What you should do: Tally the lines in these records that hold the string "elbow", and reply with the number alone.

== Segment start ==

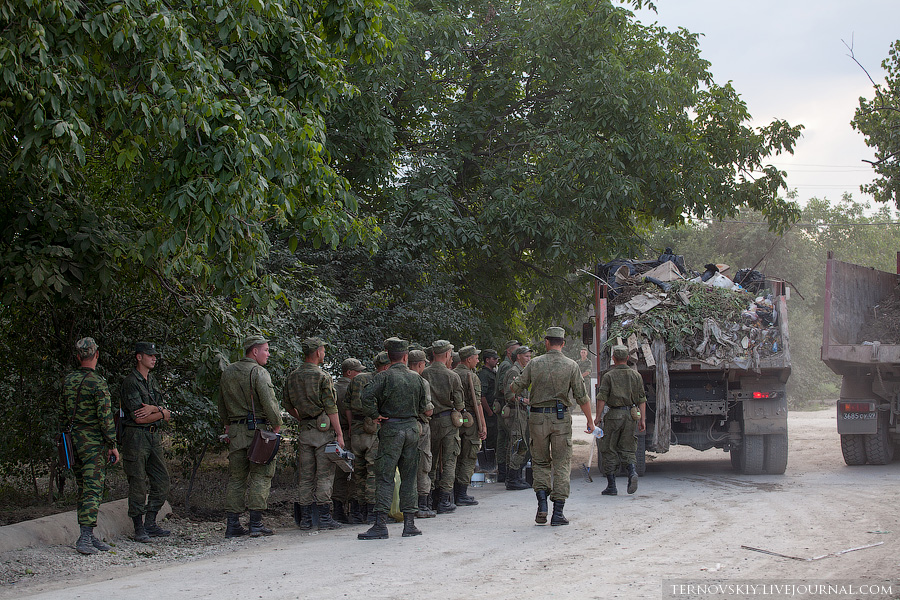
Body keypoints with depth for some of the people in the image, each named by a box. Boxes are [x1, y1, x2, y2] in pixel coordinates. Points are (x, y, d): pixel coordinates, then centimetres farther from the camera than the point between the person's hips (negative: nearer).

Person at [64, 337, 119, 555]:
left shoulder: (68, 380, 7)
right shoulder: (98, 383, -14)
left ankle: (88, 536, 15)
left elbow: (67, 410, 14)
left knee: (83, 489, 12)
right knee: (93, 490, -8)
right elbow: (105, 416, -15)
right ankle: (85, 538, -14)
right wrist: (113, 445, -9)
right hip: (94, 441, -7)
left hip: (74, 438, 7)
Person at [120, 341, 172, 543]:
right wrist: (161, 413, -6)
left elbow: (166, 414, 10)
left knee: (162, 482, 8)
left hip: (154, 436, 8)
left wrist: (153, 409, -11)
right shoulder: (130, 382, -10)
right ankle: (139, 528, 3)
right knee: (138, 485, -4)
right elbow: (138, 417, -18)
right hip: (136, 436, -8)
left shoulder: (153, 381, 16)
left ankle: (150, 524, 16)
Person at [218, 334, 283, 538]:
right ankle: (256, 524, -3)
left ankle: (232, 524, 7)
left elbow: (222, 406, 19)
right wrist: (277, 424, -4)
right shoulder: (259, 372, -10)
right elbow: (269, 403, -16)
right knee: (260, 476, 0)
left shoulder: (227, 372, 13)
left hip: (235, 432, 6)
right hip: (258, 429, -6)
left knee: (236, 477, 9)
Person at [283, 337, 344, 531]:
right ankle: (325, 518, -2)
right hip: (323, 429, -6)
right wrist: (339, 434, -9)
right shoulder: (322, 376, -10)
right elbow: (331, 409, -12)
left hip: (304, 431, 6)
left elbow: (287, 405, 16)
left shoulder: (292, 377, 9)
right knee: (324, 475, -2)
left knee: (305, 476, 9)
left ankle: (305, 518, 10)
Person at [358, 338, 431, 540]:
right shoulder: (416, 377, 5)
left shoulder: (385, 376, -9)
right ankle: (409, 523, 11)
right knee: (409, 476, 10)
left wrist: (374, 415, -7)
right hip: (412, 428, 4)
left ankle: (380, 525, -9)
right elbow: (423, 407, 12)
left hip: (391, 429, -4)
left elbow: (367, 396, -21)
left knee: (385, 477, -4)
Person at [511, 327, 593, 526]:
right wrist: (590, 420, 7)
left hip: (538, 418, 1)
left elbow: (517, 387, 4)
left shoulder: (535, 363, -1)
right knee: (561, 465, 5)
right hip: (561, 418, -1)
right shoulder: (571, 365, -3)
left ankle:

== Segment end ==

Answer section: 11